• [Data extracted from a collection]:
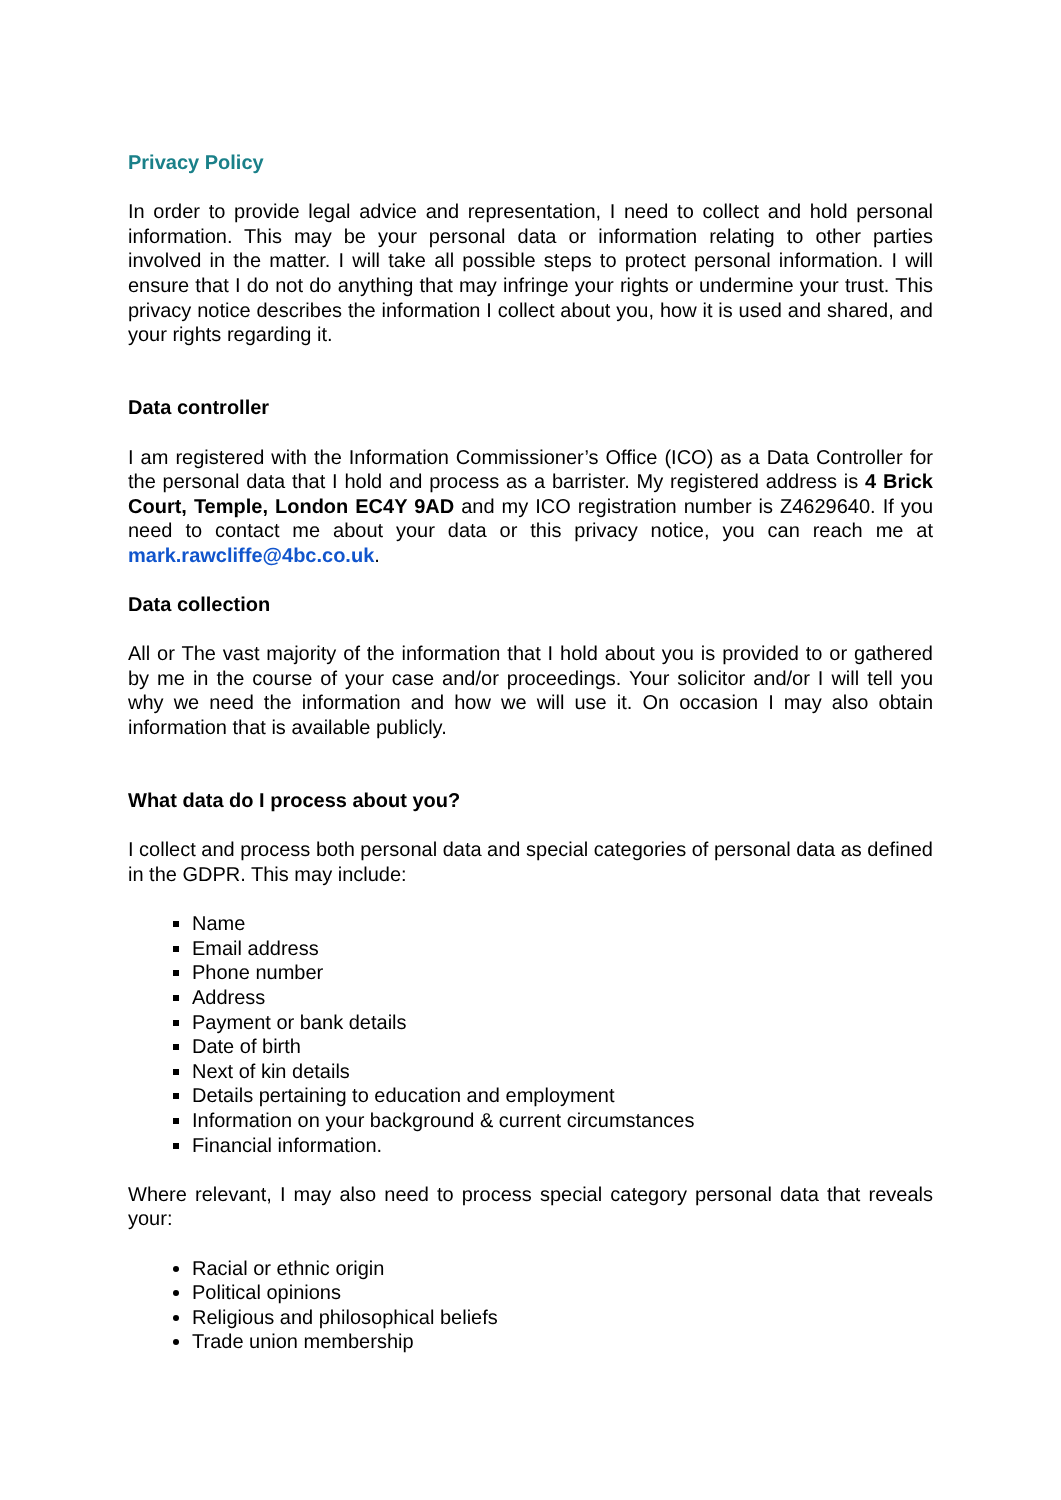Privacy Policy
In order to provide legal advice and representation, I need to collect and hold personal information. This may be your personal data or information relating to other parties involved in the matter. I will take all possible steps to protect personal information. I will ensure that I do not do anything that may infringe your rights or undermine your trust. This privacy notice describes the information I collect about you, how it is used and shared, and your rights regarding it.
Data controller
I am registered with the Information Commissioner’s Office (ICO) as a Data Controller for the personal data that I hold and process as a barrister. My registered address is 4 Brick Court, Temple, London EC4Y 9AD and my ICO registration number is Z4629640. If you need to contact me about your data or this privacy notice, you can reach me at mark.rawcliffe@4bc.co.uk.
Data collection
All or The vast majority of the information that I hold about you is provided to or gathered by me in the course of your case and/or proceedings. Your solicitor and/or I will tell you why we need the information and how we will use it. On occasion I may also obtain information that is available publicly.
What data do I process about you?
I collect and process both personal data and special categories of personal data as defined in the GDPR. This may include:
Name
Email address
Phone number
Address
Payment or bank details
Date of birth
Next of kin details
Details pertaining to education and employment
Information on your background & current circumstances
Financial information.
Where relevant, I may also need to process special category personal data that reveals your:
Racial or ethnic origin
Political opinions
Religious and philosophical beliefs
Trade union membership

• [Work item]: Check every line of the records, and copy the ones that hold the word "will".

• [Result]:
In order to provide legal advice and representation, I need to collect and hold personal information. This may be your personal data or information relating to other parties involved in the matter. I will take all possible steps to protect personal information. I will ensure that I do not do anything that may infringe your rights or undermine your trust. This privacy notice describes the information I collect about you, how it is used and shared, and your rights regarding it.
All or The vast majority of the information that I hold about you is provided to or gathered by me in the course of your case and/or proceedings. Your solicitor and/or I will tell you why we need the information and how we will use it. On occasion I may also obtain information that is available publicly.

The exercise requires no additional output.